Die Titelfrage scheint einfach zu beantworten. Es sind die hier. Intendant Himmler war zuvor schon 10 Jahre Programmdirektor. In manchen Häusern sind das die “heimlichen Intendanten”. Kein Neuling also, sondern ein alter Hase. Der hier zu behandelnde Mist hat für ihn also kein unbekanntes Odeur.

Keine Mediathekperle

Gestern um 22.15 h (bis 0.45 h) strahlte das ZDF Quentin Tarantinos Meisterwerk “Once Upon a Time in Hollywood” aus. Mit begrenztem Publikumserfolg: 1,4 Mio., 10,7% Marktanteil, sollen zugeguckt haben, das ist weniger, als samstagsnachts das unaktuelle Sportstudio einschalten. Eine berechtigte Hymne zu dem Film lieferte Marc Hairapetian/FR. Ich verrate Ihnen im Gegensatz zu ihm auch das Ende: wie es sich für Hollywood gehört, haben am Ende die Guten gewonnen, und wenn sie nicht gestorben sind … Sie wissen schon. In der wahren Geschichte waren sie alle tot.
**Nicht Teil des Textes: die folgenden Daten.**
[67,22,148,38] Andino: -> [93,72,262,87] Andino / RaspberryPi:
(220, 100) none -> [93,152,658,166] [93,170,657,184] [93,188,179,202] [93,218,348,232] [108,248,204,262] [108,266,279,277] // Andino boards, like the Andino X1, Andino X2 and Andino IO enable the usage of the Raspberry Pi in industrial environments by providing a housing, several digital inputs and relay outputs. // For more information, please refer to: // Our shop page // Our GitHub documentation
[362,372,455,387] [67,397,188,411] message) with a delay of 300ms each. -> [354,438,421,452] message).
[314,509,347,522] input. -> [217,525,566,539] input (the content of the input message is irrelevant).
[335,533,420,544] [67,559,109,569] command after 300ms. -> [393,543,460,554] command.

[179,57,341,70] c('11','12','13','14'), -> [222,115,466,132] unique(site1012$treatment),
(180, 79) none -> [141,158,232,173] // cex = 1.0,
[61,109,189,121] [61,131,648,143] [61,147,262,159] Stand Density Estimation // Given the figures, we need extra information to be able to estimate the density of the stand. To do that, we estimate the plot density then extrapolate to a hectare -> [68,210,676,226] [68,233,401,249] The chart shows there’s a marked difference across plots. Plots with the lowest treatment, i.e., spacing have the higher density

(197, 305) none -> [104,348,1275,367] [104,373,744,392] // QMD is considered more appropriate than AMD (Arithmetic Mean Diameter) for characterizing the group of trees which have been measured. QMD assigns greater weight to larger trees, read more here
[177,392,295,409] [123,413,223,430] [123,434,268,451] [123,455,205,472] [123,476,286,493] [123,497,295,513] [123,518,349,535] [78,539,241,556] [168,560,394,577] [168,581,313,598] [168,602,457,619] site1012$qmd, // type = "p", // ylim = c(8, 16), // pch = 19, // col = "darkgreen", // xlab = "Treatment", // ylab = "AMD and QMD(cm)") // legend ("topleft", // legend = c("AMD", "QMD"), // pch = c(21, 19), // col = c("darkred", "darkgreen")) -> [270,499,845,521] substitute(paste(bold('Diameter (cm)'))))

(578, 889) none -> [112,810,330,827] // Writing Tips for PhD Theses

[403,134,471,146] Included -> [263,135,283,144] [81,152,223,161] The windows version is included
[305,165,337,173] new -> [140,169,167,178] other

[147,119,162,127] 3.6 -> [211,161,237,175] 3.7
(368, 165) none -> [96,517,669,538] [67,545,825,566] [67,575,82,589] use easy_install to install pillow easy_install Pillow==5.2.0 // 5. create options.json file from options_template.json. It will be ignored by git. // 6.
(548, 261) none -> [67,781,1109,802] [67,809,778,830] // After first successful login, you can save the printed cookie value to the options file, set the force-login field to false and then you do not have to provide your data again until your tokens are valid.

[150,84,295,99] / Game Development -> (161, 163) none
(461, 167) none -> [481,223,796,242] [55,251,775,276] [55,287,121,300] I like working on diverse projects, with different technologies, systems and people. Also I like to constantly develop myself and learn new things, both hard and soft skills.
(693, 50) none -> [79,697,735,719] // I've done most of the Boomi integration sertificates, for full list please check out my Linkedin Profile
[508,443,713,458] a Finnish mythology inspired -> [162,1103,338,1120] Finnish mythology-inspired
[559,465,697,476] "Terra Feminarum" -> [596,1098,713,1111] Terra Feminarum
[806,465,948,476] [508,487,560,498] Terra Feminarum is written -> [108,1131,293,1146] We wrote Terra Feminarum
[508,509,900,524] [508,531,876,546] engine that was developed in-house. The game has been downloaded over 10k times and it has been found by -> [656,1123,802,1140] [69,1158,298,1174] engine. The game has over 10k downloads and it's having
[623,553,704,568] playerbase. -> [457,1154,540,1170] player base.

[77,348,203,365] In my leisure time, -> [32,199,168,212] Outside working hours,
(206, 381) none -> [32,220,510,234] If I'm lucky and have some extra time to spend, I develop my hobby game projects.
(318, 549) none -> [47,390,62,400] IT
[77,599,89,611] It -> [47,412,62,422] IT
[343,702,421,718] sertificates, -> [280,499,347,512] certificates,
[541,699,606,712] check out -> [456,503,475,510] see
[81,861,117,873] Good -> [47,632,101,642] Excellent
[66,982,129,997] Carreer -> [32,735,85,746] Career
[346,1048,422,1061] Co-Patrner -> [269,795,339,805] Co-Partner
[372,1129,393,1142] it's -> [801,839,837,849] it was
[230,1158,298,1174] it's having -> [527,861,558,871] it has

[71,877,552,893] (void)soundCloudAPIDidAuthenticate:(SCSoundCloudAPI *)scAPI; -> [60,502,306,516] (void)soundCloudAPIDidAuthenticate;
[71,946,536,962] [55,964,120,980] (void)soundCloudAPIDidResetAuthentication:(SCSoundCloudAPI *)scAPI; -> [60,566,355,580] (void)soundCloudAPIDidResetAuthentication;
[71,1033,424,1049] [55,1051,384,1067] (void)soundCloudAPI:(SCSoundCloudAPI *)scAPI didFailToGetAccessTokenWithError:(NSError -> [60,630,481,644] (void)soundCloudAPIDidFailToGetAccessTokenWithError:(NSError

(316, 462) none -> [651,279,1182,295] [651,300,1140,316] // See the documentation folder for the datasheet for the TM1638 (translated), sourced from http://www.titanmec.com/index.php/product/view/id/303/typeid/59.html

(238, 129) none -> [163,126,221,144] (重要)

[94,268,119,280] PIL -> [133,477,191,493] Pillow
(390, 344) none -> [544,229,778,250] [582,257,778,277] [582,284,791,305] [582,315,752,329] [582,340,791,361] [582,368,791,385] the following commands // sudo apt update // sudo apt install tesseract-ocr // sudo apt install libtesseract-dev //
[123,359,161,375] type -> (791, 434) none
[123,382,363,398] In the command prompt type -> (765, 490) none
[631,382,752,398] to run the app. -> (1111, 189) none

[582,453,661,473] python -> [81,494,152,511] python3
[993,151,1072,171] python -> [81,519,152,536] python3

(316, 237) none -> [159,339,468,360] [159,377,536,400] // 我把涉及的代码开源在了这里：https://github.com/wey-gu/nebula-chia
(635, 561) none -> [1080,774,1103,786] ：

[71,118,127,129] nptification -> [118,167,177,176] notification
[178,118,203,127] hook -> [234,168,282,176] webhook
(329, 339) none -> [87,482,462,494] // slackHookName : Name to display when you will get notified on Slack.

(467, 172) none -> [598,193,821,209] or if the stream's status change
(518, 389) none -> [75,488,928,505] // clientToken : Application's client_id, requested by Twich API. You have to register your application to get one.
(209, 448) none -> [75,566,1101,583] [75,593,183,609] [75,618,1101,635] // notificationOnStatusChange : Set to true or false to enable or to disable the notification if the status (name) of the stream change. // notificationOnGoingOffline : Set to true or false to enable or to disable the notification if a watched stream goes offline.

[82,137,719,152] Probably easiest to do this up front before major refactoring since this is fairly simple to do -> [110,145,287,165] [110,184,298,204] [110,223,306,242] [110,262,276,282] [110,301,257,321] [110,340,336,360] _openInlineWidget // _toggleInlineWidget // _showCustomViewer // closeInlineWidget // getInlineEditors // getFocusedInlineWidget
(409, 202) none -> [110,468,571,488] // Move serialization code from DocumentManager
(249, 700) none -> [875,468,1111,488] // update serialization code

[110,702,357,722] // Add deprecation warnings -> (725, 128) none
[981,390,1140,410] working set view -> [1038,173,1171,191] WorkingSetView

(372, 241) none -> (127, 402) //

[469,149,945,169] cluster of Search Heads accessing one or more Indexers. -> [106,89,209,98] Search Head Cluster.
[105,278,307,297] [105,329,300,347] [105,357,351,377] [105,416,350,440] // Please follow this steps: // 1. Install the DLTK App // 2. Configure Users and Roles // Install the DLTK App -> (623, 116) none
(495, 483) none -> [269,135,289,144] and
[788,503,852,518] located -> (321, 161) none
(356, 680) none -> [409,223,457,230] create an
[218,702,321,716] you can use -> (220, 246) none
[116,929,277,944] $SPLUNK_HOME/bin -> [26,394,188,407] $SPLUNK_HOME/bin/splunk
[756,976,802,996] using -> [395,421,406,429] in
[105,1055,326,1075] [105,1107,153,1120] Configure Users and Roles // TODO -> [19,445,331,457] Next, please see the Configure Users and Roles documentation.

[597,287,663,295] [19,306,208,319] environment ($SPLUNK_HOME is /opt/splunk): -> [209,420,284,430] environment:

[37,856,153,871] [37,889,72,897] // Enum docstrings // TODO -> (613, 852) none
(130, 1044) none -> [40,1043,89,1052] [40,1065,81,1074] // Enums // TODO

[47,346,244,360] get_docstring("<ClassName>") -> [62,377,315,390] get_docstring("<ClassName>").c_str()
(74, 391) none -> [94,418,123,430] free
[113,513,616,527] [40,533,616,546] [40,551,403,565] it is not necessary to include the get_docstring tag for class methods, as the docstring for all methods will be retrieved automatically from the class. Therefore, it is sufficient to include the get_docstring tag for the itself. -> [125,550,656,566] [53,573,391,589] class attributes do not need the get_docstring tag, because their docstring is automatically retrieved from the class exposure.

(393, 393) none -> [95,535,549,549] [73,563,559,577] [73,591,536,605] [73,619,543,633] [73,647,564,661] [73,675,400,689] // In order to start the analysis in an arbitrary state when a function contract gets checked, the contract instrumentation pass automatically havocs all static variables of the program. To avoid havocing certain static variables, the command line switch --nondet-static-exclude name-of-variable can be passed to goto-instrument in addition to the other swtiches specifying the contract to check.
Was reitet nun die ZDF-Reiter, das nicht in der Mediathek anzubieten? Der Herr Himmler wird es wissen. Denn den Deal wird er selbst abgeschlossen haben. Ein immer wiederkehrendes Ärgernis.

Skandal-Champions

Mehr als ein Ärgernis, journalistisch betrachtet ein Skandal, war die ZDF-Leistung am Samstagabend bei seiner Berichterstattung zum Champions-League-Finale der Männer in Paris. Wie es seit Jahrzehnten üblich ist, ist die gesamte – von uns bezahlte – Infrastruktur darauf ausgelegt, das Produkt der Mafiaorganisation Uefa zu präsentieren. Unabhängiger Journalismus ist gar nicht vorgesehen – von der Veranstalterin geradezu unerwünscht. Der Fussballjournalismus setzt hier die Massstäbe hinab in die unterste Etage, und wirkt damit als Avantgarde für Kultur-, Wirtschafts-, Demokratie- und Politikjournalismus.

Lesen Sie, welche Fakten René Martens/MDR-Altpapier zu diesem Vorgang zusammengetragen hat. Dann erkennen Sie auch ohne Fussballkompetenz: das ZDF hat gar keine Mitarbeiter*innen dabei, die sich in der Umgebung des Stadions umsehen. So bleibt die Deutungsgewalt streng obrigkeitlich allein bei Regierung, Polizei und Uefa. Die betroffenen Menschen, Zehntausende, sind uninteressant. Haben nichts zu sagen, keine Stimme, obwohl sie es sind, die Einrichtungen wie das ZDF finanzieren.

Dass die ARD-Tagesschau, wie Martens es richtig schreibt, nur Agenturtrash vorliest (das ARD-Studio Paris verantwortet der WDR), ist nur die sauer gewordene Schlagsahne auf diesem ungeniessbaren Kuchen. Geht Euch schämen!

Update nachmittags: wesentlich milder urteilt über den gleichen Vorgang Andrej Reisin/uebermedien. Das mag daran liegen, wie er es im Disclaimer unter seinem Text selbst offenlegt, dass er mit den Kritisierten in Zukunft noch gedenkt zusammen zu arbeiten – das ist nicht nur legitim, sondern OK. Gleichzeitig verrät er eine gewisse Gewöhnung mit dem Missstand, wenn er freundlich referiert: “Auch darüber, von Anfang an eine:n Fanreporter:in vor dem Stadion zu haben, denke man intensiv nach.” Dä. Und wann wollen sie damit fertig sein? Mit dem nachdenken?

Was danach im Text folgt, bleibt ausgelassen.